◆ ZIEL 1 ◆
Welche Funktion hatte Frau Dr. Gerlinde Rohr laut dem Quellenauszug früher inne?

::: QUELLENAUSZUG

Die feierliche Einweihungsveranstaltung wird von einem durch die Schülerschaft eigens vorbereiteten kulturellen Rahmenprogramm sowie von einigen Redebeiträgen begleitet. Neben den Schülerinnen und Schülern selbst wird dabei auch die ehemalige Direktorin des Leipziger Sportmuseums, Frau Dr. Gerlinde Rohr, näher auf die Bedeutung des Projektes, des SK sowie der Familie eingehen. Erst kürzlich hatte Frau Dr. Rohr gemeinsam mit dem Historiker und Politikwissenschaftler Yuval Rubovitch ein Buch zur Geschichte des jüdischen Sportvereins Bar Kochba Leipzig publiziert.

::::::

◆ ZIEL 2 ◆
Bearbeite die Zeilen weiter unten: Gib alles von der Zeile mit „region: Sindh“ bis hinunter zur Zeile mit „latitude: 37.0473“ erneut aus und ersetze dabei „city“ durch „town“, während alles andere unverändert bleibt.

::: ZU BEARBEITENDES MATERIAL

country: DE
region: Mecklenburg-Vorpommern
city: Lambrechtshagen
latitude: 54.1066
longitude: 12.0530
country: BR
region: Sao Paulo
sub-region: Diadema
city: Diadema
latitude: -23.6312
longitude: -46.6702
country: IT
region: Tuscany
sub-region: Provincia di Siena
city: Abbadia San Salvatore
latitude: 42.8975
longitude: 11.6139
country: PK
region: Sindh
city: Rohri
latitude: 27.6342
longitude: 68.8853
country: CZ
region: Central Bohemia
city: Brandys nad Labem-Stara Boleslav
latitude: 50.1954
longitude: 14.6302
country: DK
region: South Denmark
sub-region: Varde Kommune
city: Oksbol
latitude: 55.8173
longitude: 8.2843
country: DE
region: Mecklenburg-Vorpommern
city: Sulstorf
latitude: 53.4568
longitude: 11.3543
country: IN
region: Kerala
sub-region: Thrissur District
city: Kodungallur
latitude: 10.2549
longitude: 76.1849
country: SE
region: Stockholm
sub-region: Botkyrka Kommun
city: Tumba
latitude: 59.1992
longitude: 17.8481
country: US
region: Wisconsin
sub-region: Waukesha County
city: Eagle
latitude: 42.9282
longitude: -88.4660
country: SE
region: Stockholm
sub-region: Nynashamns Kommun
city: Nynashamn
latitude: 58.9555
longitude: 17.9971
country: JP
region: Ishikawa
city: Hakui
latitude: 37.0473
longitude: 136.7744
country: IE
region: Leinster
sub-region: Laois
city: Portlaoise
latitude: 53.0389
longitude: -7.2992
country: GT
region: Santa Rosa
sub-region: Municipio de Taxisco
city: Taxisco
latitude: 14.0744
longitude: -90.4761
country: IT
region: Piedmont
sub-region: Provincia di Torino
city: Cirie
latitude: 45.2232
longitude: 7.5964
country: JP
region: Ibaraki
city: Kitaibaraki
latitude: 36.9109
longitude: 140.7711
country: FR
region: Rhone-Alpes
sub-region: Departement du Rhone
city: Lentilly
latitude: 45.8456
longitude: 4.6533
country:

::::::

◆ ENDGÜLTIGE ANTWORT 1 ◆
Sie war Direktorin des Leipziger Sportmuseums.

◆ ENDGÜLTIGE ANTWORT 2 ◆
region: Sindh
town: Rohri
latitude: 27.6342
longitude: 68.8853
country: CZ
region: Central Bohemia
town: Brandys nad Labem-Stara Boleslav
latitude: 50.1954
longitude: 14.6302
country: DK
region: South Denmark
sub-region: Varde Kommune
town: Oksbol
latitude: 55.8173
longitude: 8.2843
country: DE
region: Mecklenburg-Vorpommern
town: Sulstorf
latitude: 53.4568
longitude: 11.3543
country: IN
region: Kerala
sub-region: Thrissur District
town: Kodungallur
latitude: 10.2549
longitude: 76.1849
country: SE
region: Stockholm
sub-region: Botkyrka Kommun
town: Tumba
latitude: 59.1992
longitude: 17.8481
country: US
region: Wisconsin
sub-region: Waukesha County
town: Eagle
latitude: 42.9282
longitude: -88.4660
country: SE
region: Stockholm
sub-region: Nynashamns Kommun
town: Nynashamn
latitude: 58.9555
longitude: 17.9971
country: JP
region: Ishikawa
town: Hakui
latitude: 37.0473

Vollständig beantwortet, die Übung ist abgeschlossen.